What Is a Sustainable Pace?
Sustainable Pace is a software development approach that ensures a consistent pace of work over time, even in a fast-paced environment meaning that development teams can maintain their energy and productivity levels despite tight deadlines and high-pressure situations. Development projects involve repeated iterations, some of which run longer than others. The most likely scenario is that a new project begins while the previous one is immediately closed. This can overwhelm professional developers if they do not continuously maintain their energy level throughout projects.
The sustainable pace should be maintained at all stages of development:
- Developing
- QA
- Delivery management.
Maintaining a sustainable pace is a sure way to stay on schedule for planned releases and iterations. It prevents the business from falling into a death march.
It is difficult to pinpoint the optimal pace for a development team, so it is much safer to have short periods of thirty minutes of intense activity followed by five-minute breaks. After every four periods of exertion and rest, the team should take a longer break of thirty minutes to recharge. Other factors to consider when implementing a sustainable work pace in a fast-paced work environment include observing meal breaks and ensuring that team members have the support they need to maintain their energy and focus. Toilet and meal breaks should be observed. These factors should be considered when implementing a sustainable work pace in an extreme programming environment.
Sustainable development
The company's core values should not be compromised. The company's reputation should dictate the consistent speed and productivity of iterations.
Sustainable quality
The final product of an iteration should incur little to no technical debt. An ideal process should not accumulate such liabilities with each product increment.
Sustainable delivery
Releases should meet and maintain the planned schedule for delivery to production and test environments. Stability and consistency are critical to maintaining appropriate frequency.
Sustained improvement
Course corrections, introspection, and feedback from reviews should be used to continuously improve development practices and processes.
What Is a Sustainable Pace in Scrum?
Agile processes promote sustainable development.
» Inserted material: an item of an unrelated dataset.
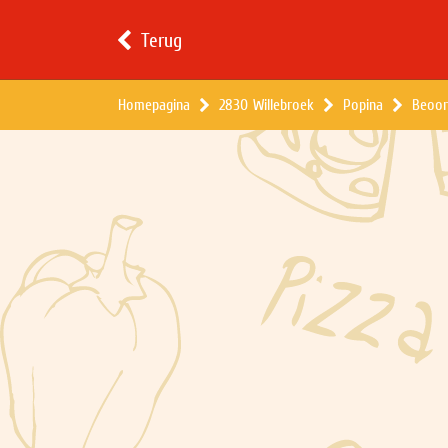
Terug
Homepagina
2830 Willebroek
Popina
Beoor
Sponsors, developers, and users should be able to maintain a steady pace indefinitely.
The Scrum Guide doesn't mention sustainable pace. But it does put the power to decide what will be done in the next sprint firmly in the hands of the development team.
Scrum says quality goals shouldn't change during a sprint. And you'll see later how quality suffers from speed. So, working at a sustainable pace is implicit in Scrum and under the development team's control.
Product Owner
- Don't make commitments to the business that don't originate with the development team.
- Don't expect the development team to make commitments for longer than the upcoming sprint.
- All priorities are set by the product owner... respect that.
- Remember the cone of uncertainty when developing your product roadmap.
Development Team
- Beware of estimating what you can get done in a sprint by making initial estimates based on velocity, rather than taking the time to break down stories into actionable work (this is why sprint planning has the longest timeframe of any meeting event)
- If you include too many backlog items in the sprint backlog, you jeopardize time for creative solutions, cross-training skills between team members, and worst of all, the temptation to accept lower quality for the product increment.
- Remember that if you underestimate, you can always work with the Product Owner to bring in the next higher priority later in the Sprint, assuming that all of the original Sprint Backlog items met the definition of "done" and could be released to production.
Scrum Master
- If you see the team feeling overwhelmed, ask them about it in the retrospective. Make sure there's no external pressure on the team.
- Habitual or frequent overtime indicates a problem that you should investigate and remove as a barrier to the health of the team.
Conclusion
There are numerous studies that confirm that a sustainable work pace is the most productive way to work.
So slow down your pace, focus on the tasks that bring the most value, and get them done. Your productivity will skyrocket.